From the press release:
Researchers found that women who had their first child outside of marriage described their health as poorer at age 40 than did other moms.
About 40 percent of all births in the United States now occur to unmarried women, compared to less than 10 percent in 1960, Williams said. That suggests there will soon be a population boom in the United States of single mothers suffering middle-aged health problems.
Moreover, the study suggests that later marriage does not generally help reverse the negative health consequences of having a first birth outside of marriage. This calls into question the value of government efforts to promote marriage, among low-income, single mothers, at least in terms of their consequences for these women’s health.
In one analysis, Williams and her co-authors used a subset of data from the National Longitudinal Survey of Youth on 3,391 women and a second analysis involved data on 1,150 women. By 2008, they had data on marriages and other unions for a 29-year period, and measures of health and well-being taken when the women were 40.
In general, the results showed that unwed mothers reported poorer health at age 40 than did other mothers. But there were several notable differences between racial and ethnic groups.
Most notably, Hispanic women who had a first child outside marriage did not have the same negative health consequences at age 40 that white and black women did. The researchers suspect that it has to do with the fact that when Hispanic women have a child out of wedlock, it is more likely to occur in a long-term cohabiting relationship that resembles marriage.

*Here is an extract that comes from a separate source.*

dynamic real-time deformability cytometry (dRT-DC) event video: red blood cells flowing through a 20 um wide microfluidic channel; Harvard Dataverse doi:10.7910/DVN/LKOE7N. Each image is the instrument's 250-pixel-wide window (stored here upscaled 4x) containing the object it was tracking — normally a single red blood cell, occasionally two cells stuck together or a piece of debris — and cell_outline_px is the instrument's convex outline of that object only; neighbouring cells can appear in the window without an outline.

Hispanic single mothers may also be a part of larger and more close-knit family networks than single moms from other racial and ethnic groups, which can provide support that protects their health and helps them cope.

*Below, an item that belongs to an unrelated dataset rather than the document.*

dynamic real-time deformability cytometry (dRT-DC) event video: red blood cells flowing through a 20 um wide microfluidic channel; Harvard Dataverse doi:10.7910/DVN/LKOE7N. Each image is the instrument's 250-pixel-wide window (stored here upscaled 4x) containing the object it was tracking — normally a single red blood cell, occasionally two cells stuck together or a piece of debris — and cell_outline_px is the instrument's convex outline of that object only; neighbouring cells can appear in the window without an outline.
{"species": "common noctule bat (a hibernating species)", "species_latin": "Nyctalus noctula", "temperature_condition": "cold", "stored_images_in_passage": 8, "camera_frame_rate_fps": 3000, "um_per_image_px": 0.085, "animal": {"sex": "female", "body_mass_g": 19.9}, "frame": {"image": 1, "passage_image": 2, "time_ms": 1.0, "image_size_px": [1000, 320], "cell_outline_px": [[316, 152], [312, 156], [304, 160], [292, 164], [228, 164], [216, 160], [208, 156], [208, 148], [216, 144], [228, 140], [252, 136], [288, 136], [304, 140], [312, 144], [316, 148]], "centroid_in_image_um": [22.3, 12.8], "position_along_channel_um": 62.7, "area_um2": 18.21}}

It was beyond the scope of this study to determine why unwed mothers in general had poorer health than others. But other research suggests it may be related to the high levels of stress and the poor economic conditions faced by single moms.
Despite high rates of nonmarital childbearing in the United States, little is known about the health of women who have nonmarital births. We use data from the NLSY79 to examine differences in age 40 self-assessed health between women who had a premarital birth and those whose first birth occurred within marriage. We then differentiate women with a premarital first birth according to their subsequent union histories and estimate the effect of marrying or cohabiting versus remaining never-married on midlife self-assessed health. We pay particular attention to the paternity status of a mother’s partner and the stability of marital unions. To partially address selection bias, we employ multivariate propensity score techniques. Results suggest that premarital childbearing is negatively associated with midlife health for white and black women, but not for Hispanic women. We find no evidence that the negative health consequences of nonmarital childbearing are mitigated by either marriage or cohabitation for black women. For other women, only enduring marriage to the child’s biological father is associated with better health than remaining unpartnered.